Boosting the water absorption of CAU-10: The role of hydrochloric acid in regulating defect concentration

Abstract

CAU-10-H is a promising water adsorbent for adsorption heat transformation systems due to its excellent hydrothermal stability and favorable "S" type isothermal adsorption characteristic. However, its water uptake capacity is relatively low. In this work, the hydrochloric acid modulation defect structure of CAU-10 is rationally developed to get the CAU-10-HCl-2 sample, which possesses high water absorption capacity and outstanding cycle stability. The concentrations of metal atom defects and ligand defects in CAU-10-HCl-2 are 5.8 % and 3.0 %, respectively, which are 29 times and 0.375 times those of the CAU-10 sample without hydrochloric acid addition. This indicates that hydrochloric acid modulation facilitates the production of metal atom defects while suppressing the emergence of ligand defects.

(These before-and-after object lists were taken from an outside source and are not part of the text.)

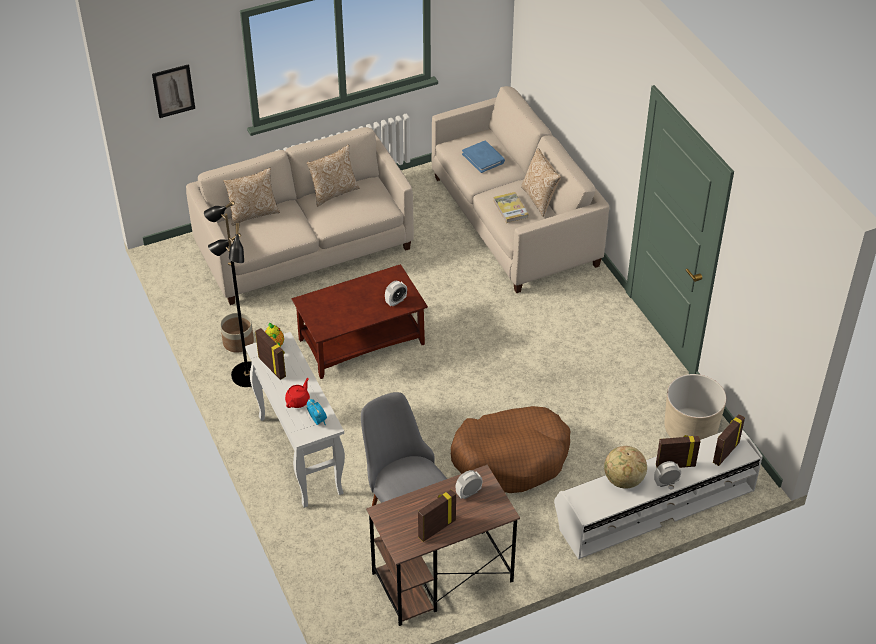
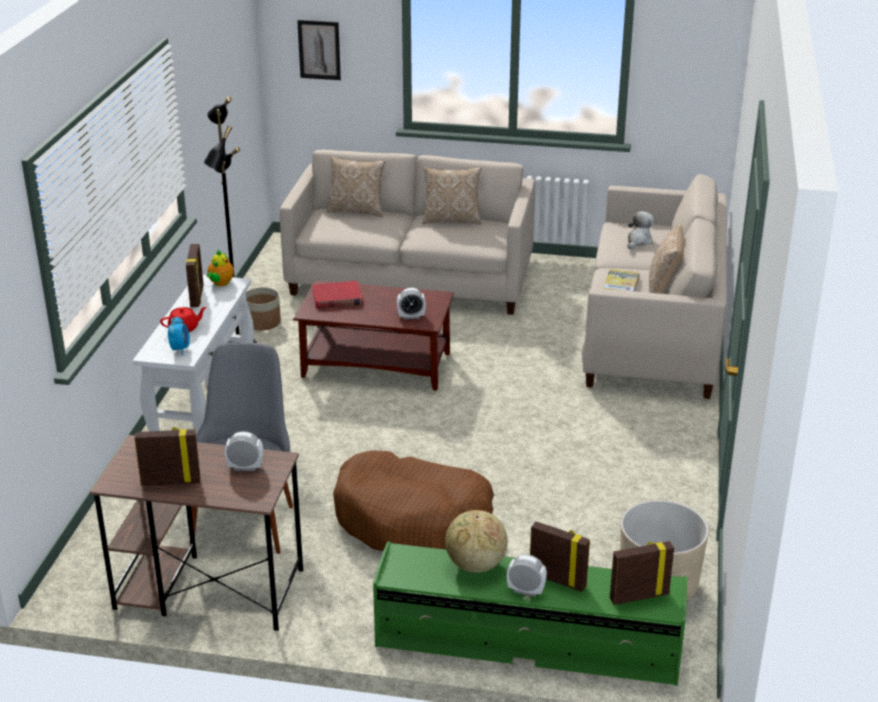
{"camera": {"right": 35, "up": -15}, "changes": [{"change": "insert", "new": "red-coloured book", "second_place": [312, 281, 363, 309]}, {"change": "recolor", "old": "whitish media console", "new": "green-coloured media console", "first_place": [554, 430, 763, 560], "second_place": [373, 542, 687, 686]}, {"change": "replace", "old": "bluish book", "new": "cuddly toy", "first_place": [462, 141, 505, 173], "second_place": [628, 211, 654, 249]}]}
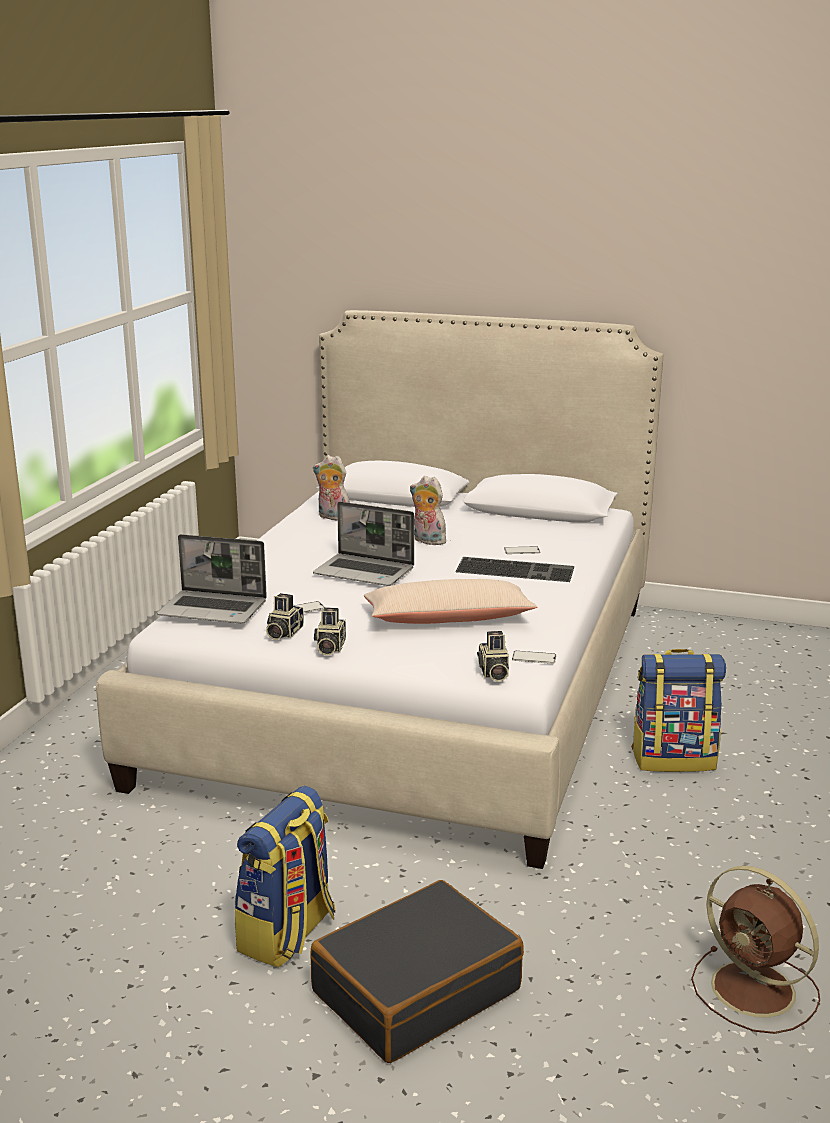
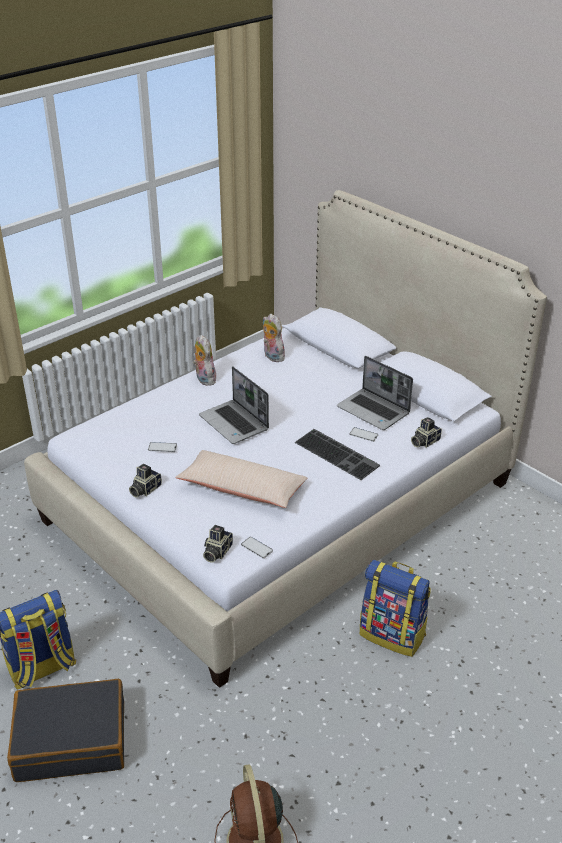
{"camera": {"right": 30, "up": 15}, "changes": [{"change": "move", "old": "cuddly toy", "first_place": [410, 476, 446, 545], "second_place": [193, 335, 216, 386]}, {"change": "move", "old": "portable computer", "first_place": [157, 534, 267, 623], "second_place": [337, 356, 413, 430]}, {"change": "move", "old": "photo camera", "first_place": [266, 593, 304, 640], "second_place": [411, 417, 442, 448]}]}
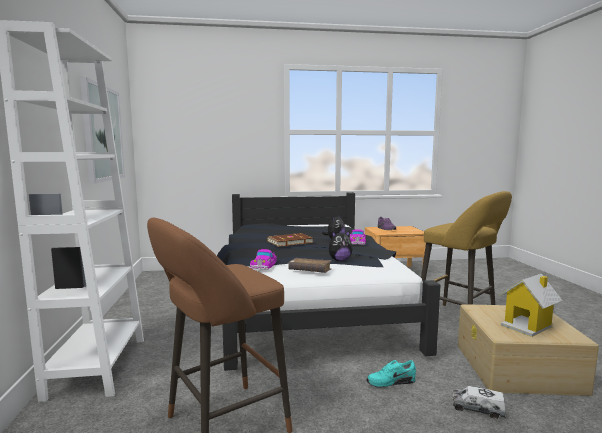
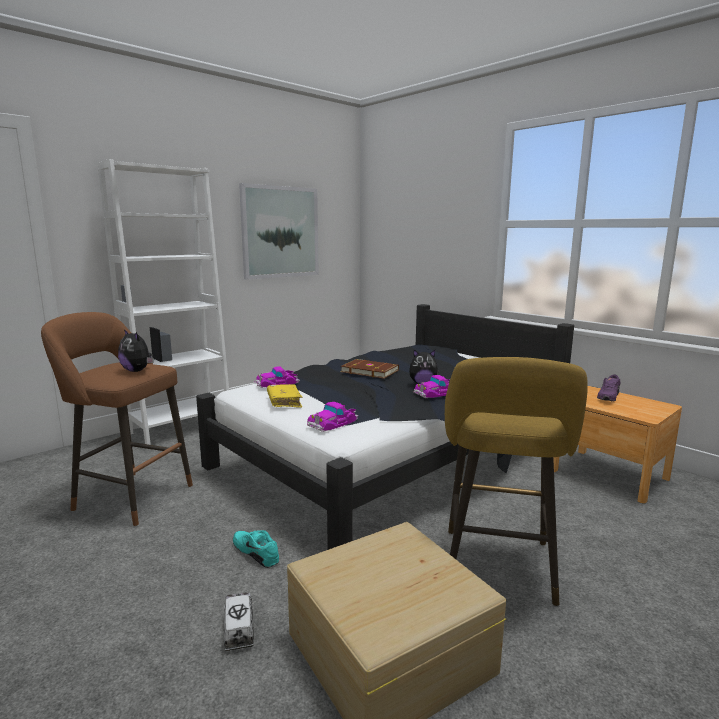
{"camera": {"right": 55, "up": 5}, "changes": [{"change": "move", "old": "cuddly toy", "first_place": [329, 230, 353, 261], "second_place": [118, 329, 154, 372]}, {"change": "recolor", "old": "brown book", "new": "yellowish book", "first_place": [289, 258, 332, 273], "second_place": [267, 384, 303, 407]}, {"change": "insert", "new": "toy car", "second_place": [307, 402, 358, 432]}, {"change": "delete", "old": "toy house", "first_place": [499, 274, 563, 337]}]}
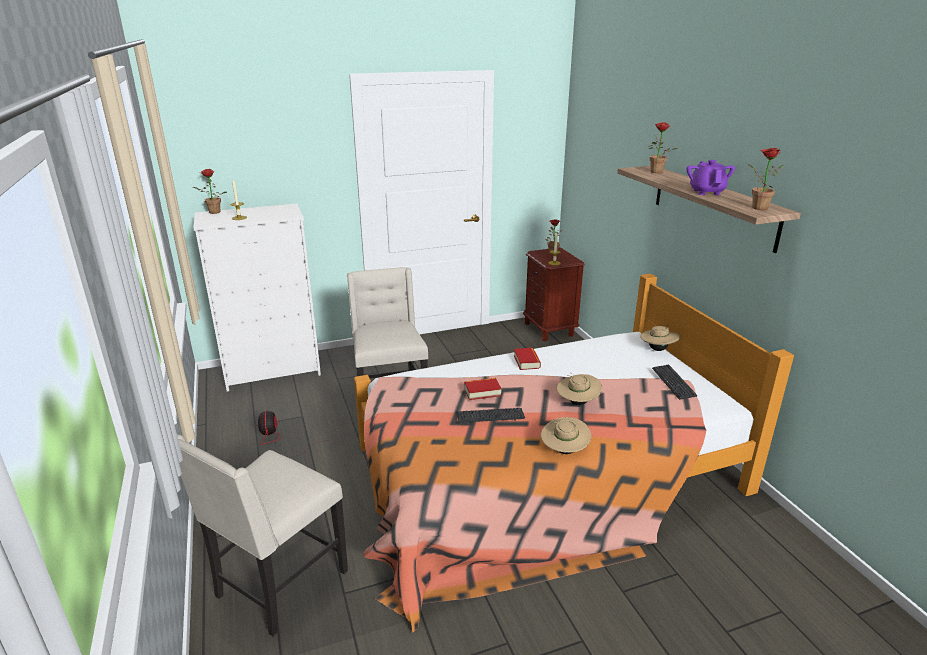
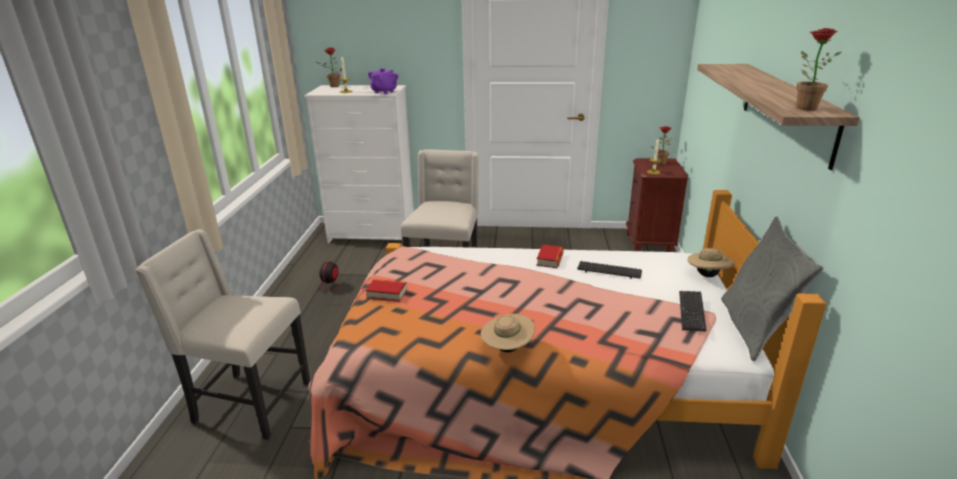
{"camera": {"right": 25, "up": 0}, "changes": [{"change": "rotate", "old": "sand-coloured chair", "first_place": [177, 434, 348, 637], "second_place": [135, 229, 310, 440], "degrees": 45}, {"change": "move", "old": "book", "first_place": [464, 378, 502, 400], "second_place": [366, 279, 407, 302]}, {"change": "move", "old": "purple tea pot", "first_place": [686, 160, 735, 195], "second_place": [368, 68, 398, 94]}, {"change": "move", "old": "keyboard", "first_place": [457, 408, 525, 424], "second_place": [577, 261, 642, 279]}, {"change": "insert", "new": "grey pillow", "second_place": [721, 216, 824, 361]}, {"change": "delete", "old": "sand-coloured wearable hat", "first_place": [556, 372, 602, 405]}, {"change": "delete", "old": "houseplant", "first_place": [648, 122, 677, 173]}]}
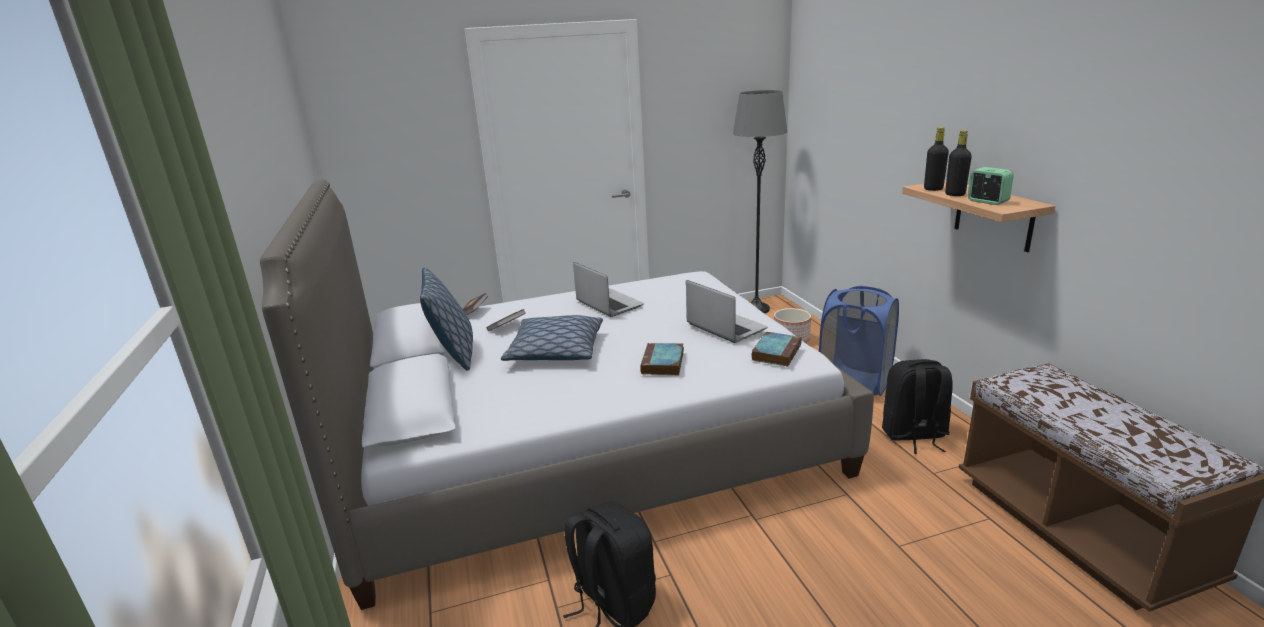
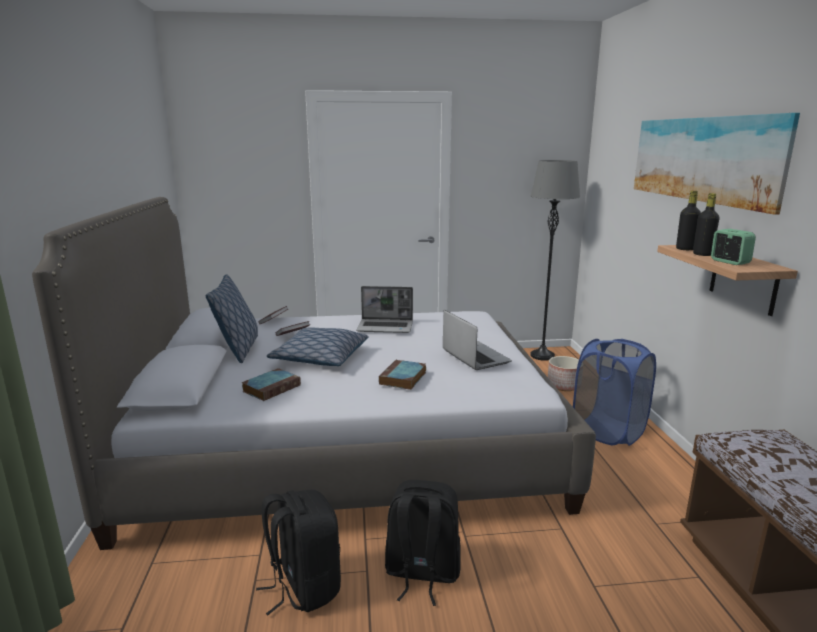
{"camera": {"right": 10, "up": -5}, "changes": [{"change": "move", "old": "book", "first_place": [751, 332, 802, 367], "second_place": [241, 368, 301, 401]}, {"change": "rotate", "old": "portable computer", "first_place": [573, 262, 644, 317], "second_place": [356, 286, 413, 333], "degrees": 120}, {"change": "move", "old": "blackish backpack", "first_place": [882, 359, 953, 454], "second_place": [385, 480, 461, 606]}, {"change": "insert", "new": "wall art", "second_place": [634, 113, 800, 215]}]}
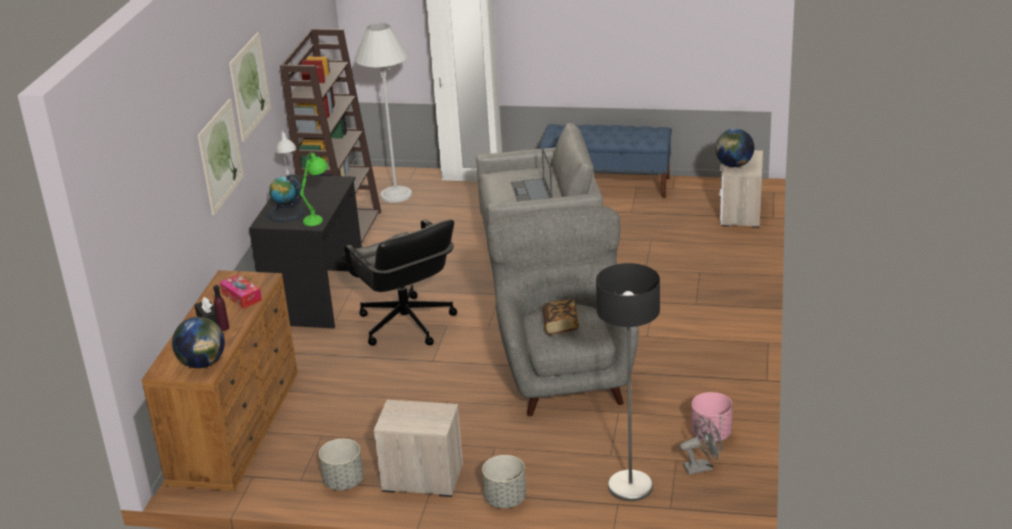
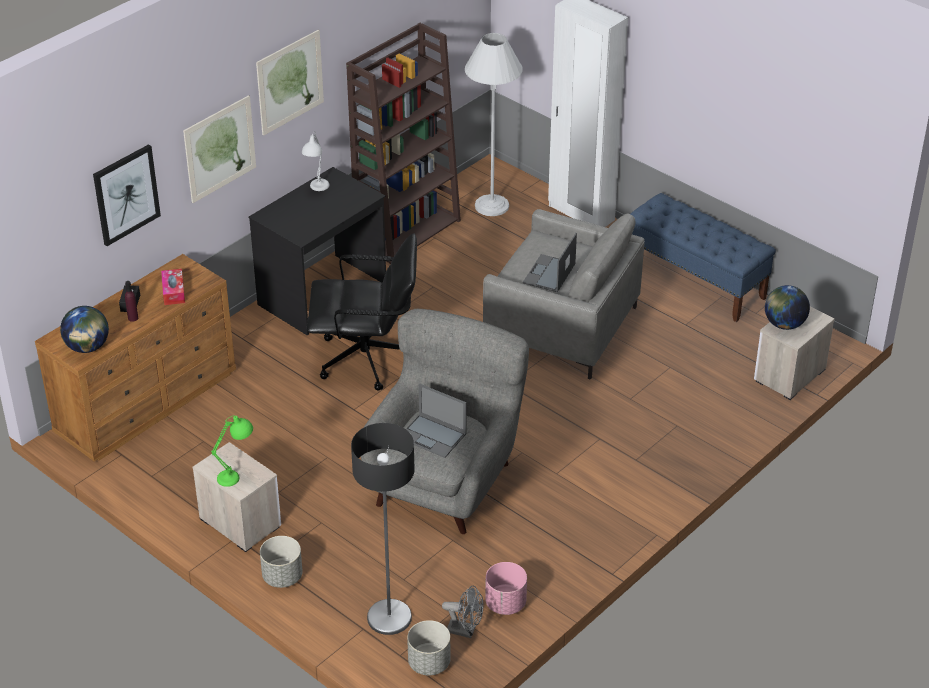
{"camera": {"right": 30, "up": 10}, "changes": [{"change": "insert", "new": "wall art", "second_place": [93, 144, 161, 246]}, {"change": "move", "old": "green-coloured tabletop lamp", "first_place": [300, 152, 328, 226], "second_place": [211, 416, 253, 487]}, {"change": "rotate", "old": "blackish desk chair", "first_place": [341, 219, 457, 346], "second_place": [307, 233, 417, 391], "degrees": -90}, {"change": "replace", "old": "book", "new": "portable computer", "first_place": [543, 299, 579, 335], "second_place": [406, 383, 467, 458]}, {"change": "move", "old": "grey planter", "first_place": [319, 439, 364, 490], "second_place": [407, 620, 450, 675]}, {"change": "delete", "old": "desk globe", "first_place": [267, 175, 306, 222]}]}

The specific surface area, micropore volume, and total pore volume of CAU-10-HCl-2 are 526.6 m²/g, 0.20 ml/g, and 0.23 ml/g, respectively, up 17 %, 25 %, and 10 % from CAU-10. At a relative pressure P/P₀ of 0.2, the water uptake of CAU-10-HCl-2 reaches up to 0.29 g/g, which is a 14 % increase compared to CAU-10. Compared to the initial hydration, the water uptake of CAU-10 decreases by 16 % by the 30th cycle, while that of CAU-10-HCl-2 lowers by only 2 %. These results demonstrate that hydrochloric acid modulation is an efficient strategy to improve the water absorption capacity and cyclic stability of CAU-10. This study provides quantitative analysis and synthesis instructions for designing defect structures in CAU-10 via hydrochloric acid modulation.